Exercise directions –
All lines of the entries with "pyautogui" in them must be listed.

[Opening Records for this task section]

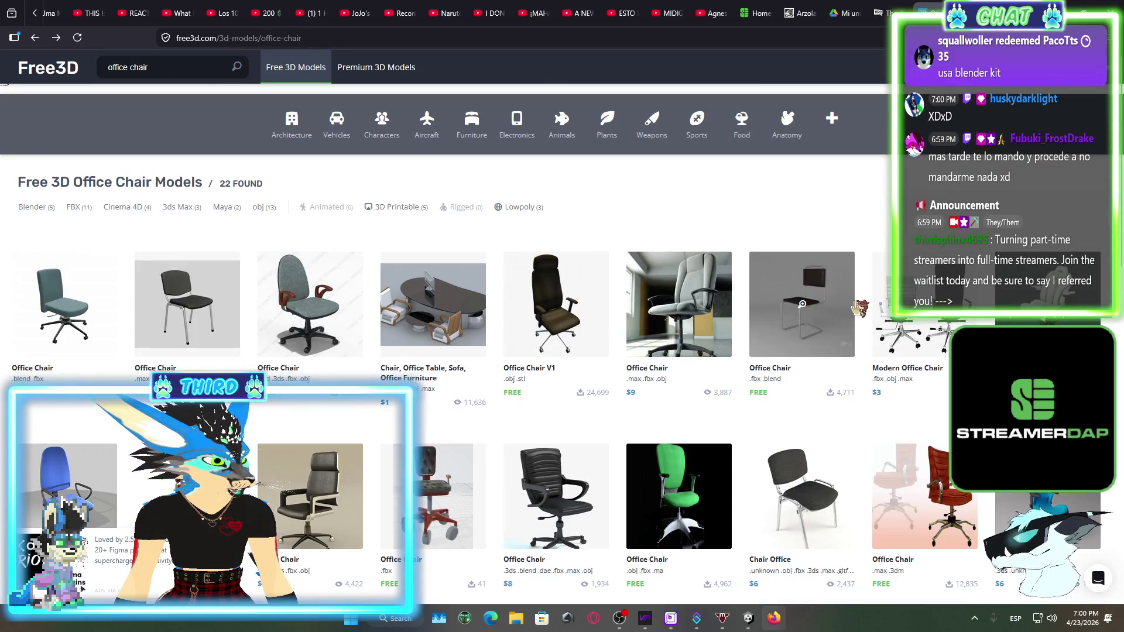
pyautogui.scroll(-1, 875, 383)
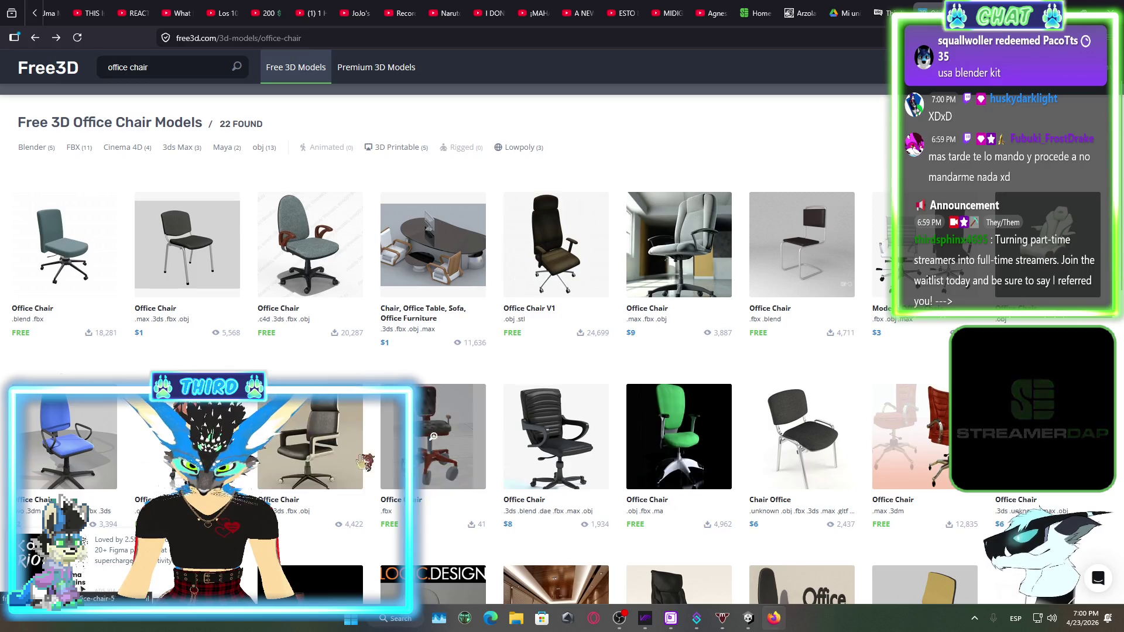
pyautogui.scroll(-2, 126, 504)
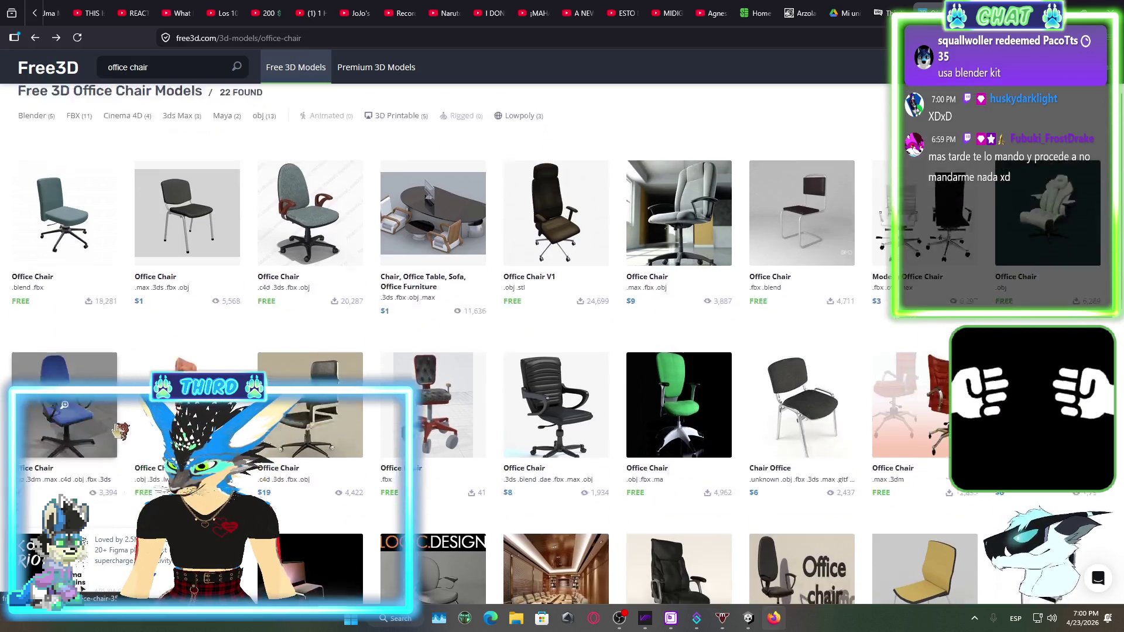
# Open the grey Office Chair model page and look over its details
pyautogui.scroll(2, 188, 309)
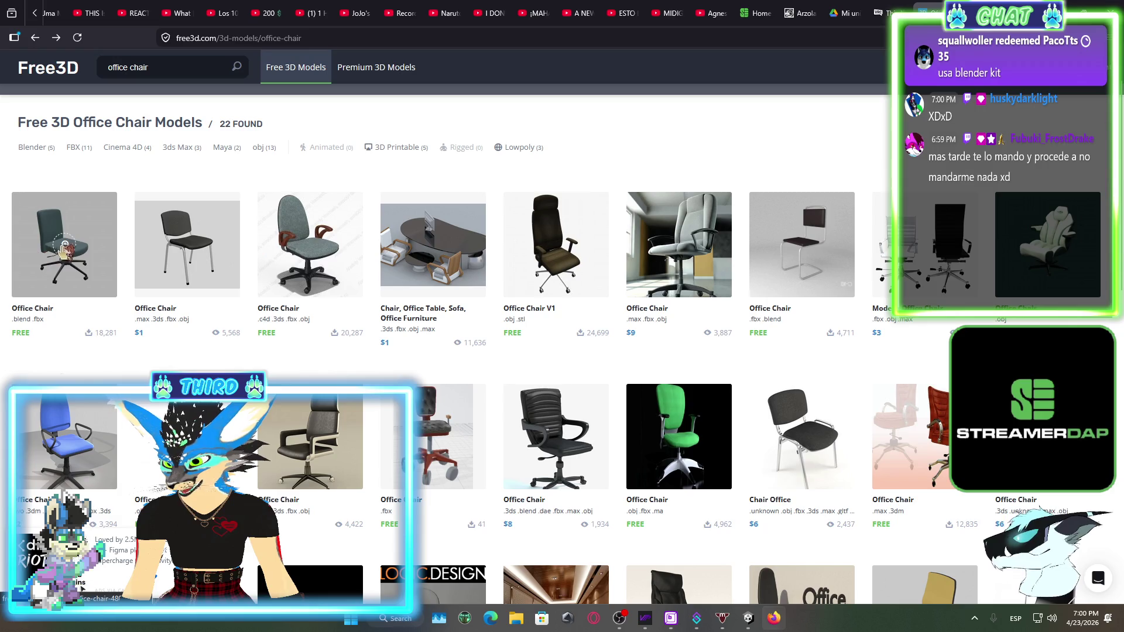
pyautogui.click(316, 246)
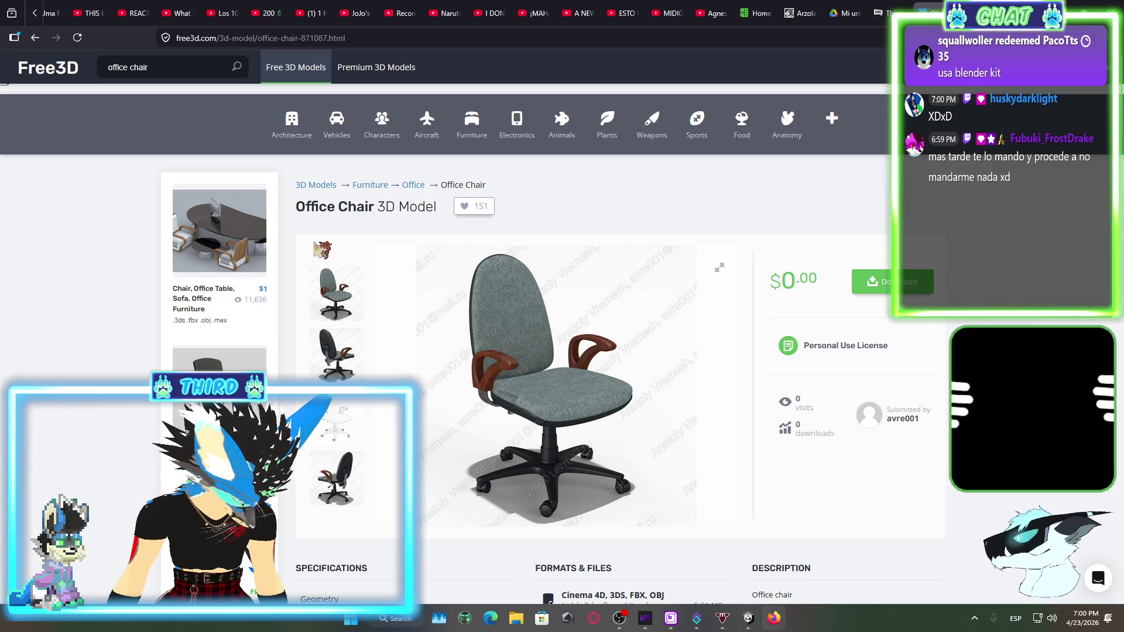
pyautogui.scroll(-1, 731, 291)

[Closing Records for this task section]

Written answer –
pyautogui.scroll(-1, 875, 383)
pyautogui.scroll(-2, 126, 504)
pyautogui.scroll(2, 188, 309)
pyautogui.click(316, 246)
pyautogui.scroll(-1, 731, 291)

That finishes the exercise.